EXERCISE DESCRIPTION: Render the listing's lines as a numbered list, starting with the line that contains "文 / 風都ナツメ（LoveWalker編集部）" and running through the end of the listing, both ends included. Omit blank lines and leave out the pictures.

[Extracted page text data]
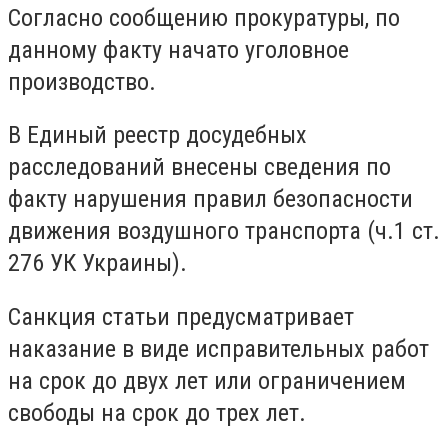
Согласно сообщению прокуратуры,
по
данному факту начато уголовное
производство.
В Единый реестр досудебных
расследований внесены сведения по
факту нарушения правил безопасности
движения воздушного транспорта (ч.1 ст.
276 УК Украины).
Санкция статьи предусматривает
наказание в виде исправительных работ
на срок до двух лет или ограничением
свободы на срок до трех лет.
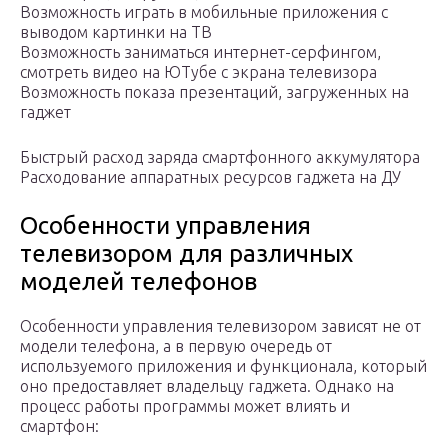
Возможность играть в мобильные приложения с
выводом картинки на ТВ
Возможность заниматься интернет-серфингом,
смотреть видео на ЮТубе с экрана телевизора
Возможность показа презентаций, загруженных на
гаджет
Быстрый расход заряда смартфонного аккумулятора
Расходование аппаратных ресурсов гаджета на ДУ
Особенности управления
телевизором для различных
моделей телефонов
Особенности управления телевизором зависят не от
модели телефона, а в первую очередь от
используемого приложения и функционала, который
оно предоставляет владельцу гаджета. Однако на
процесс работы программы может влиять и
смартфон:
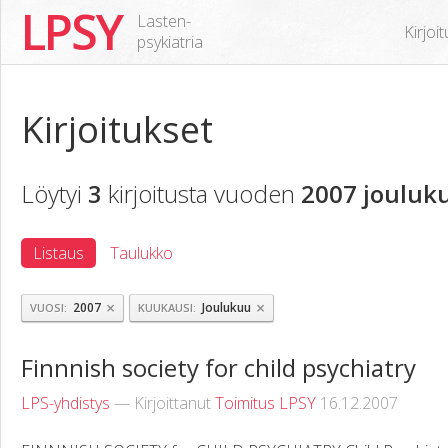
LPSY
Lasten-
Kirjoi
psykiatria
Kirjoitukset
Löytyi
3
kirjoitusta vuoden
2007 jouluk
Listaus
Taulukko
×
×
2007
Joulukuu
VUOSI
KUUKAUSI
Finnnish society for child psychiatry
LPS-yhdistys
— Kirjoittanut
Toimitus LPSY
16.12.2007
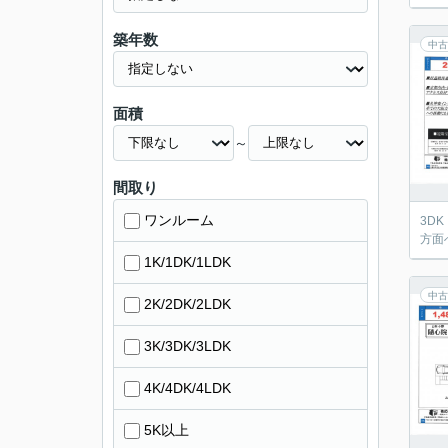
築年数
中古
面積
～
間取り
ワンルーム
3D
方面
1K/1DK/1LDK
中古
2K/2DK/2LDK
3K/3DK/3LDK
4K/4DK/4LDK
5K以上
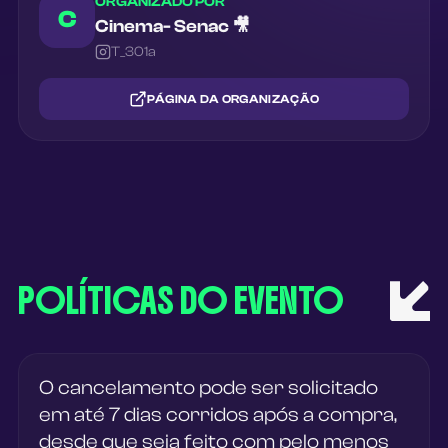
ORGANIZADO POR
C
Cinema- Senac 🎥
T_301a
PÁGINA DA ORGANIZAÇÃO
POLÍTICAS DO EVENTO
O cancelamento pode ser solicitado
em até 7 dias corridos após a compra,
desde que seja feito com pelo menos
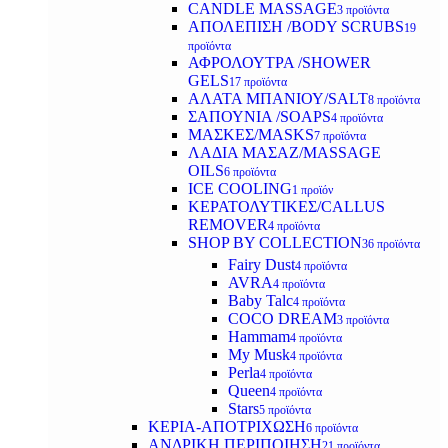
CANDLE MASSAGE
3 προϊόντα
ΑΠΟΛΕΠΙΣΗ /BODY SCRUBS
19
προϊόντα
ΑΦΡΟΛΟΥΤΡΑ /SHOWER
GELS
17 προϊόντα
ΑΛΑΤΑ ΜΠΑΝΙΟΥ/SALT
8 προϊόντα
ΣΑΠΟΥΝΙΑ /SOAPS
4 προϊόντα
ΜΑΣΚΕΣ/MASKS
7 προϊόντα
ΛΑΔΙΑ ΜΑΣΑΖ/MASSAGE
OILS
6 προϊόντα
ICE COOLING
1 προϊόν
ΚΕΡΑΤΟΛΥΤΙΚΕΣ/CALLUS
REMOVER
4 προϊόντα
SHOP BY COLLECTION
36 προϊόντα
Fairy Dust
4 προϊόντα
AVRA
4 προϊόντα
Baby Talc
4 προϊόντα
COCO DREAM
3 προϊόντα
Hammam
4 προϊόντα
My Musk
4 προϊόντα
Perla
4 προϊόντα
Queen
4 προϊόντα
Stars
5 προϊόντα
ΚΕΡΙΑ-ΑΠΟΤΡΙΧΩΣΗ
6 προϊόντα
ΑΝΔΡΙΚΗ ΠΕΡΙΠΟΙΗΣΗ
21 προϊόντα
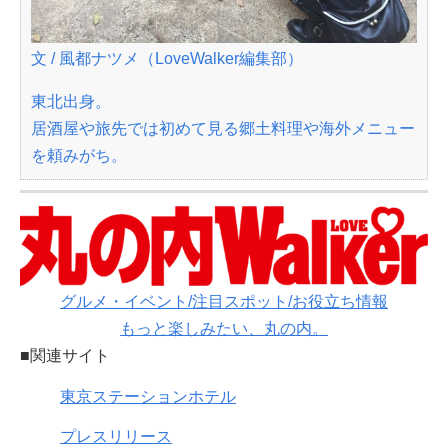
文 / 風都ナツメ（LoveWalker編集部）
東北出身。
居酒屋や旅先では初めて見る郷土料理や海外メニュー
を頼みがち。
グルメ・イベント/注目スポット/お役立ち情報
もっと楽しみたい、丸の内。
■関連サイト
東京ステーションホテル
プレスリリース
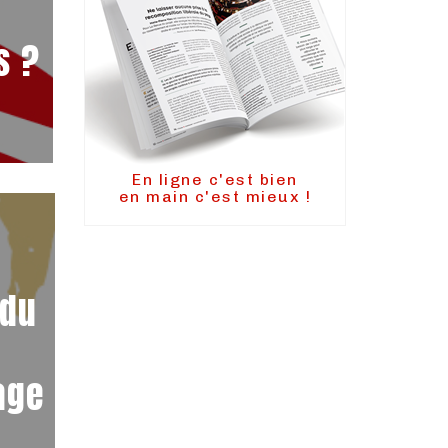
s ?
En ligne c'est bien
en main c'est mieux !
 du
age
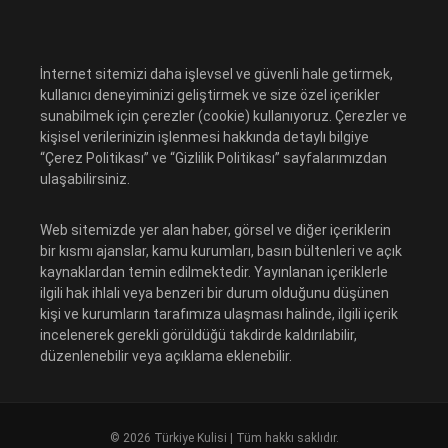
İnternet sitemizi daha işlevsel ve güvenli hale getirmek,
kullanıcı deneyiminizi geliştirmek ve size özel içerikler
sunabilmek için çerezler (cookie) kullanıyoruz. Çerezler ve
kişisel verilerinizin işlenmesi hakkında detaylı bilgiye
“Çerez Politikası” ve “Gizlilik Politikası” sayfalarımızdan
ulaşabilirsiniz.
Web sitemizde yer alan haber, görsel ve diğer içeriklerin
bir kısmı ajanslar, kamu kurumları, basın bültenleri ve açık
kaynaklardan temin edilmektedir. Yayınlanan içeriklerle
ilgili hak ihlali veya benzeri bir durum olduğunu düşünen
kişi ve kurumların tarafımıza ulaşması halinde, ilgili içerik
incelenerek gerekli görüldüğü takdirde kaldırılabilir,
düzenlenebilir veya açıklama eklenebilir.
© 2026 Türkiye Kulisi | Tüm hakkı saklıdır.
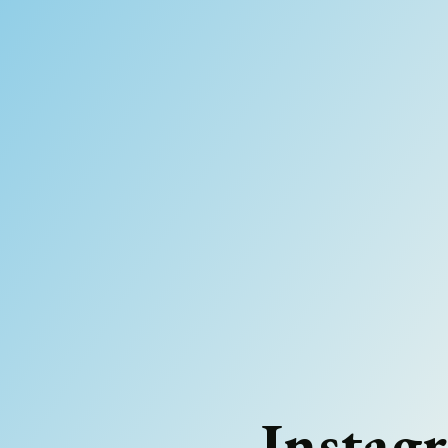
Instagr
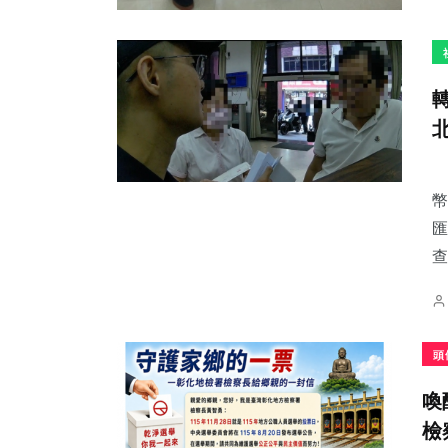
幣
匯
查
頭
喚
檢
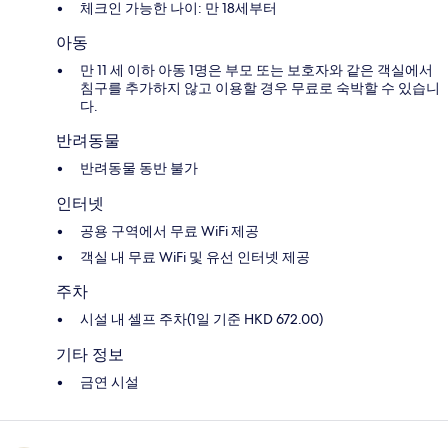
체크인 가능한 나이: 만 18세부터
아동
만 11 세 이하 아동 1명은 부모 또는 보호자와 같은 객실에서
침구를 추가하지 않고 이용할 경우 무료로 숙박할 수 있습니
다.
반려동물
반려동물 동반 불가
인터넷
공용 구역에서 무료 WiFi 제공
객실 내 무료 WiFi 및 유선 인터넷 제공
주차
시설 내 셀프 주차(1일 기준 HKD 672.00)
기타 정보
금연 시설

COMPLETED TASK:
1. 文 / 風都ナツメ（LoveWalker編集部）
2. 東北出身。
3. 居酒屋や旅先では初めて見る郷土料理や海外メニュー
4. を頼みがち。
5. グルメ・イベント/注目スポット/お役立ち情報
6. もっと楽しみたい、丸の内。
7. ■関連サイト
8. 東京ステーションホテル
9. プレスリリース
10. s ?
11. En ligne c'est bien
12. en main c'est mieux !
13.  du
14. age
15. İnternet sitemizi daha işlevsel ve güvenli hale getirmek,
16. kullanıcı deneyiminizi geliştirmek ve size özel içerikler
17. sunabilmek için çerezler (cookie) kullanıyoruz. Çerezler ve
18. kişisel verilerinizin işlenmesi hakkında detaylı bilgiye
19. “Çerez Politikası” ve “Gizlilik Politikası” sayfalarımızdan
20. ulaşabilirsiniz.
21. Web sitemizde yer alan haber, görsel ve diğer içeriklerin
22. bir kısmı ajanslar, kamu kurumları, basın bültenleri ve açık
23. kaynaklardan temin edilmektedir. Yayınlanan içeriklerle
24. ilgili hak ihlali veya benzeri bir durum olduğunu düşünen
25. kişi ve kurumların tarafımıza ulaşması halinde, ilgili içerik
26. incelenerek gerekli görüldüğü takdirde kaldırılabilir,
27. düzenlenebilir veya açıklama eklenebilir.
28. © 2026 Türkiye Kulisi | Tüm hakkı saklıdır.
29. Instagr
30. 幣
31. 匯
32. 查
33. 頭
34. 喚
35. 檢
36. 체크인 가능한 나이: 만 18세부터
37. 아동
38. 만 11 세 이하 아동 1명은 부모 또는 보호자와 같은 객실에서
39. 침구를 추가하지 않고 이용할 경우 무료로 숙박할 수 있습니
40. 다.
41. 반려동물
42. 반려동물 동반 불가
43. 인터넷
44. 공용 구역에서 무료 WiFi 제공
45. 객실 내 무료 WiFi 및 유선 인터넷 제공
46. 주차
47. 시설 내 셀프 주차(1일 기준 HKD 672.00)
48. 기타 정보
49. 금연 시설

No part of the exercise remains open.